La marchandise, sous forme de paquet, peut être lancée à la mer depuis un navire. Munie d’une balise GPS, les équipes à terre sont chargées de la récupérée lorsque les ballots se rapprochent des côtés. C’est la technique du « drop-off », dont nous avions parlé dans notre précédent article consacré à la diffusion de la poudre dans le pays.

Les narco-sous-marins

Les cartels mexicains et colombiens ont importé en Europe la technique des « narcoplongeurs » ou « narcosubmersibles ». Le trafiquant de drogue colombien Diego Pérez Henao, alias « Diego Rastrojo », du groupe Los Rastrojos, est l’un des pionniers de cette technique. C’est aujourd’hui en Espagne et aux Pays-Bas qu’elle est la plus observée.

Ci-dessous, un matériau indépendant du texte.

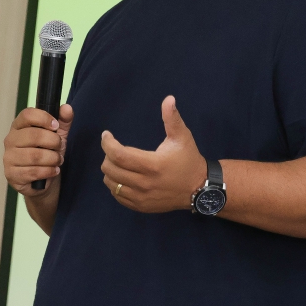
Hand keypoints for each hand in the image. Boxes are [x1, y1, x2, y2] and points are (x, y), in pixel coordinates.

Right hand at [4, 104, 73, 197]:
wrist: (42, 181)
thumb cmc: (47, 153)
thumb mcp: (58, 135)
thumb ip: (63, 121)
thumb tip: (67, 108)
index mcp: (19, 125)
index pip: (27, 115)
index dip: (44, 118)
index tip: (56, 126)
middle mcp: (10, 139)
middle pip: (33, 135)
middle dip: (53, 142)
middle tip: (60, 147)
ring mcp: (9, 157)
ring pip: (34, 156)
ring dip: (52, 159)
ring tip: (58, 160)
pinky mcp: (11, 174)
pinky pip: (33, 172)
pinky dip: (48, 171)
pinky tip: (53, 171)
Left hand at [101, 95, 206, 212]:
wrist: (198, 188)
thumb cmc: (188, 160)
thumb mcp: (182, 137)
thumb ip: (172, 118)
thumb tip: (168, 98)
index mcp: (152, 165)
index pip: (119, 155)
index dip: (107, 144)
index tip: (106, 135)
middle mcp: (144, 183)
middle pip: (111, 169)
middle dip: (107, 156)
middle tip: (113, 148)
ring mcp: (141, 197)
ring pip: (111, 184)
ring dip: (110, 171)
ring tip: (118, 162)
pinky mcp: (141, 206)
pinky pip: (117, 196)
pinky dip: (115, 185)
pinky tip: (123, 176)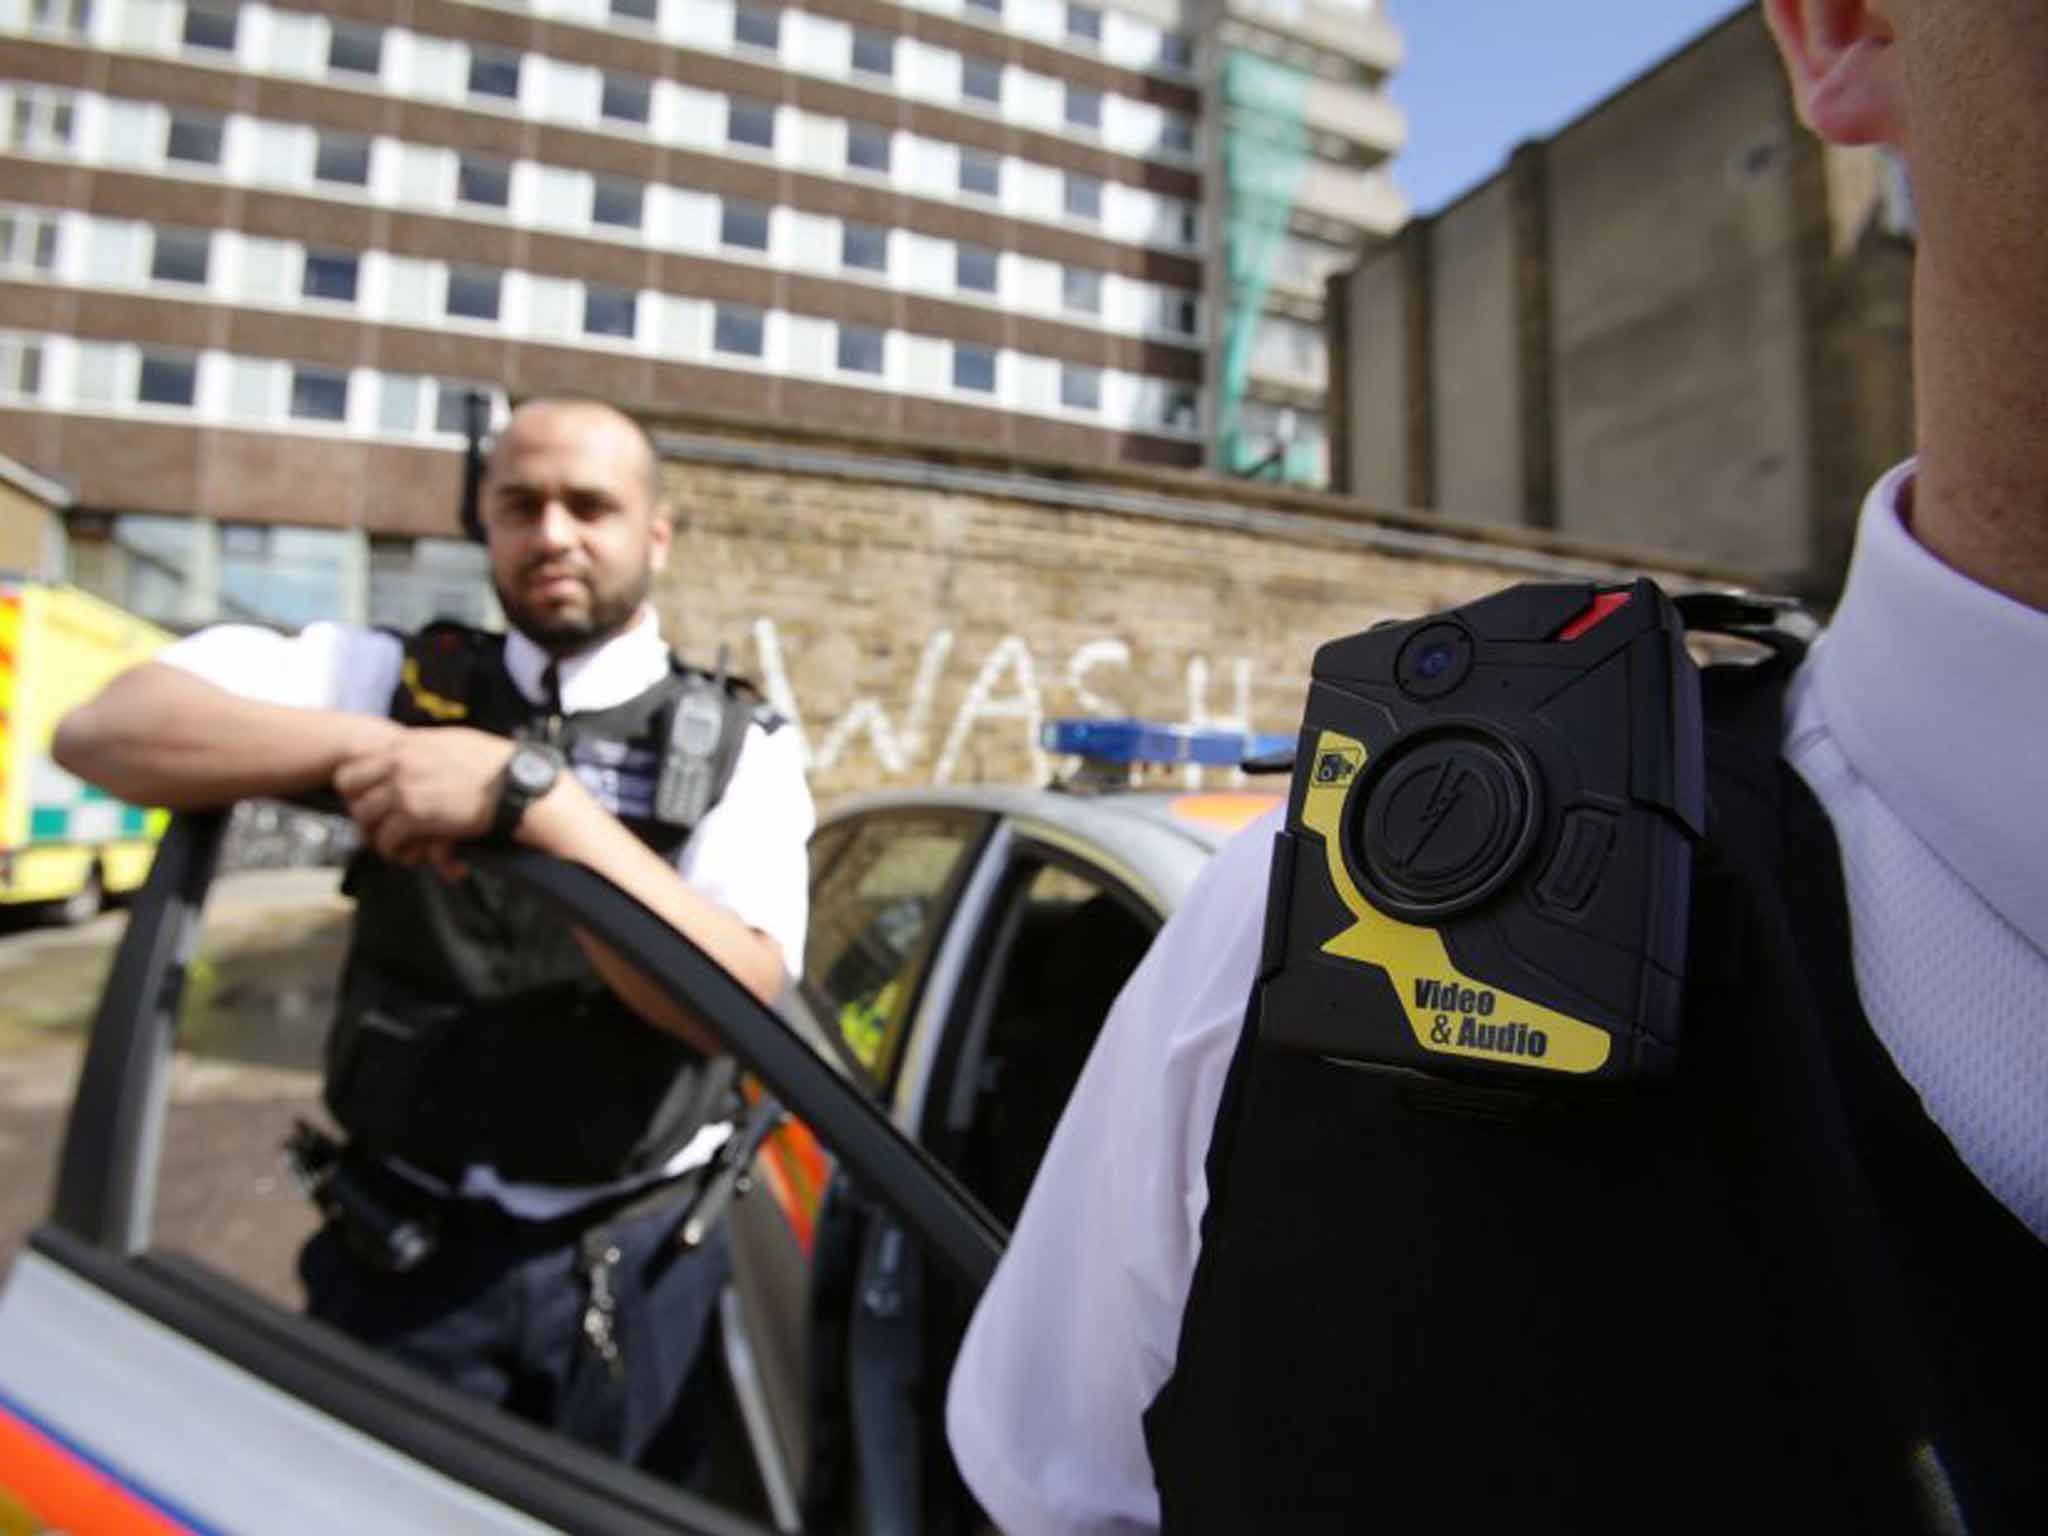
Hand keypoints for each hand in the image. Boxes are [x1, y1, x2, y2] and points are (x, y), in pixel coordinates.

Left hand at [333, 727, 515, 866]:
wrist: (514, 783)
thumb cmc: (495, 763)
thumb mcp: (452, 741)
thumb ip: (424, 748)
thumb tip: (413, 753)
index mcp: (406, 745)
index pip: (354, 764)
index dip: (356, 786)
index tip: (370, 799)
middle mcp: (398, 764)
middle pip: (349, 789)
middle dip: (359, 809)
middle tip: (377, 823)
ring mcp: (404, 789)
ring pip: (364, 816)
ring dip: (377, 833)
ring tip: (394, 844)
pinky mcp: (416, 816)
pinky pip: (387, 838)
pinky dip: (396, 851)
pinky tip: (411, 854)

D’après Insight Crime, au cours des sept premiers mois de l’année 2020, 27 narco-sous-marins ont été confisqués, 14 dans les eaux colombiennes et 13 dans les eaux internationales, avec plus de 31 tonnes de cocaïne à l’intérieur.

Les mules depuis la Guyane

L’Amérique du Sud voit aussi partir des avions chargés de cocaïne par l’intermédiaire de « mules » qui ingèrent chacune 1 à 3 kg de cocaïne conditionnée dans des boulettes. Ces « bouletteux » s’envolent pour la métropole depuis l’aéroport de Cayenne. Le nombre de mules interceptées en Guyane française a augmenté de 75% entre 2017 et 2021, passant de 608 à 1 065, avec un pic à 1 349 mules interceptées en métropole ou en Guyane en 2018.

Selon Michel Gandilhon, membre du conseil scientifique de l’Observatoire des criminalités internationales de l’Iris (ObsCi), « 20 % de la cocaïne qui arrive en métropole passe par la Guyane ».

Et si le marché se retournait ?

Les flux de cocaïne sont si importants que l’expert Michel Gandilhon prédit une « crise de sur-production », c’est-à-dire qu’un jour ou l’autre, selon lui, le marché n’absorbera plus les quantités produites.

« En France et en Europe, il y a une dynamique certaine, mais un jour ou l’autre le marché se retournera. C’est ce qu’il s’est passé aux États-Unis dans les années 1990, c’est pour cela que les trafiquants ont mis le paquet sur l’Europe. » Un retournement qui serait suscité par des « problèmes sanitaires, d’hospitalisations » de plus en plus récurrents et cassant ainsi l’image de « drogue glamour au sein de la population ».